En arrivant à Tenejapa, on s’attendait à voir une manifestation spectaculaire, des défilés costumés hauts en couleur, de la musique qui enflamme les foules… Mais ce petit village situé à 20mn en voiture de San Cristobal de las Casas était bien tranquille en ce milieu de journée. Sur la place du village ecrasée de soleil, les quelques musiciens disséminés, buvant et discutant, indiquaient que la fête était déjà finie et que nous avions loupé notre reportage photo. Sina, déterminée, alla faire le tour des musiciens, leur proposant de jouer un ou deux morceaux afin de les immortaliser en pixels… contre pesos lui fut-il répondu. Finallement elle accepta et $50 firent l’affaire tandis que je me refusais à faire des photos sur commande ! Les musiciens, tout de rouge barriolés et bien bourrés, se levèrent et se rassemblèrent pour interpreter une ou deux chansons, pas plus, puis ils se dispersèrent dans le village…
Sans se démonter, Sina, une allemande alternative, rousse aux beaux yeux bleus, Daniele, grand raggazo italien, séducteur et toujours de bonne humeur, et moi-même, partons investiguer un peu les environs. Nous nous enfonçons dans une rue latérale bien cabossée. Un atroupement. Grotesques, deux ou trois hommes le visage recouvert d’horribles masques de latex façon Halloween, faisaient mine de se poursuivre et de se provoquer en duel avec des lassos ou des sabres. À leur démarche chaloupée on comprend qu’ils sont déjà bien borrachos (saouls), attaqués au poch, une boisson fortement alcoolisée à base de canne à sucre, parfois d’agave.
L’autre visage du carnaval de Tenejapa, peut-être le plus intéressant, en tout cas le plus improvisé et populaire, allait progressivement se montrer au grand jour. Des gars commencaient à faire de molles tentatives d’approches, des groupes d’écoliers nous apostrophaient (hey gringos, gueros !!..). Accompagnés d’un guide trouvé-sur-le-chemin, un papa sympathique et doux, nous visitons le cimetière à l’autre bout du petit village, histoire de se dégourdir les jambes. Un peu de mélancolie, la déception que l’ambiance du carnaval ne soit pas au rendez-vous…

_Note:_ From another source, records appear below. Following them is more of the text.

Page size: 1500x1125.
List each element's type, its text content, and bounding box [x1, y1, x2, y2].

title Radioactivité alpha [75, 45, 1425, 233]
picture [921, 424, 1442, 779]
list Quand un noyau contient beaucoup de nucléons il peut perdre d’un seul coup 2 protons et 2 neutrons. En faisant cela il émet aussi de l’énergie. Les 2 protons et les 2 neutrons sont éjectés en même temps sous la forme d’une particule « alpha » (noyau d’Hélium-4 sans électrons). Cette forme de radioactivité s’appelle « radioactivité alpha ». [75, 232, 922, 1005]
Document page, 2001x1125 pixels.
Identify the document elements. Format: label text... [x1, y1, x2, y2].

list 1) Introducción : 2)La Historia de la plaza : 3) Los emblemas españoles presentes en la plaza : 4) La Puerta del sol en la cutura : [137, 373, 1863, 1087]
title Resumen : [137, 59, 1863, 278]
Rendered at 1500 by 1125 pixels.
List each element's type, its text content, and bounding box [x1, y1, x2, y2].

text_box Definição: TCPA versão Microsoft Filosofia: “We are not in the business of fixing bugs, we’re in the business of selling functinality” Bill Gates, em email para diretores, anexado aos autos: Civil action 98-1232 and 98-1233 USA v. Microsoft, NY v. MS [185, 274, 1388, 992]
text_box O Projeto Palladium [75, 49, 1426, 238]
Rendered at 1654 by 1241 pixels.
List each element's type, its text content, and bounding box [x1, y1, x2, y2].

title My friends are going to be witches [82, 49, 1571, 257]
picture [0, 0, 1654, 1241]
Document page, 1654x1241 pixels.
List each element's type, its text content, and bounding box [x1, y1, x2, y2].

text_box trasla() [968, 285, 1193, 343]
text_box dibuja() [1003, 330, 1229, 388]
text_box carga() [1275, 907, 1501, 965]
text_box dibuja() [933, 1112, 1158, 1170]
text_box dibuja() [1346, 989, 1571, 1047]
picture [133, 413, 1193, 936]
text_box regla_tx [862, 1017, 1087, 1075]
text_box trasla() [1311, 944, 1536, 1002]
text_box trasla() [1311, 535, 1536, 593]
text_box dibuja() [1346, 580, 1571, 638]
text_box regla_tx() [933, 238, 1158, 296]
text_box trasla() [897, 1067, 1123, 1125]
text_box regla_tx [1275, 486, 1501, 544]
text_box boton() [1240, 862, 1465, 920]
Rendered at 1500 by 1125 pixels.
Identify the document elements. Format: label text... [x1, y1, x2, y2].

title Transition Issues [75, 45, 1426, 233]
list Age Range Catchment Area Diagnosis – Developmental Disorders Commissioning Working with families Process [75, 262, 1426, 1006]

C’est sur le retour que les choses prennent un tout autre aspect, aidé par la dégustation du fameux poch, qui nous aida à rejoindre les habitants dans cet état de locuria et de desmadre qui accompagne cette fête de l’inversion, du retournement des valeurs et des identités. Nous nous sommes approchés puis fondu, à l’invitation d’un groupe de jeunes hommes bien emméchés et bien excités. quelques hommes sont travestis, dont un en vieille femme lubrique. D’autres sont déguisés en personnages ruraux, paillards ou effrayants. Toujours ces masques en plastique hideux made in China et pas de costumes traditionels merveilleusement ouvragés. Non, ce qui compte c’est de favoriser la convivialité avec force weeey. Accompagnés par quelques musiciens aux chapeaux circulaires, garnis de rubans multicolores, typique du Chiapas, les gars dansent et jouent ensemble comme dans une cour de récréation. Ils sont soutenus par les habitants curieux qu’ils croisent, qui s’agrègent et suivent la procession désordonnée jusqu’au prochain arrêt. Car le petit groupe carnavalesque va de maison en maison, où on offre du poch et de la bière. Ils viennent chasser les mauvais esprits avec leurs tronches de train fantôme, s’adonnent avec délice à la satire, principalement sexuelle, mimant des coïts avec la sorcière. En musique, ils boivent, déclament et chantent. Les enfants sont des spectateurs privilégiés et hilares, certains plus âgés peuvent aussi boire du poch s’ils le désirent. Un gamin me demande une cigarette, que je lui refuse et je me fais gronder par un cacique ; je comprends que c’est mal de refuser dans ces circonstances le moindre souhait infantile !
Au départ un peu angoissé et timide face à ce déchainement de forces obsures issues de l’ivresse collective, je me laisse entraîner à la déconnade, mais garde mon appareil photo en alerte. Sina craint un peu pour son Canon hypersophistiqué, mais non, pas de grabuge. Quelques verres de plus, un bière pour redescendre et nous prenons congé de nos nouveaux amis, sans que Sina ait reçu plusieurs proposition de mariage.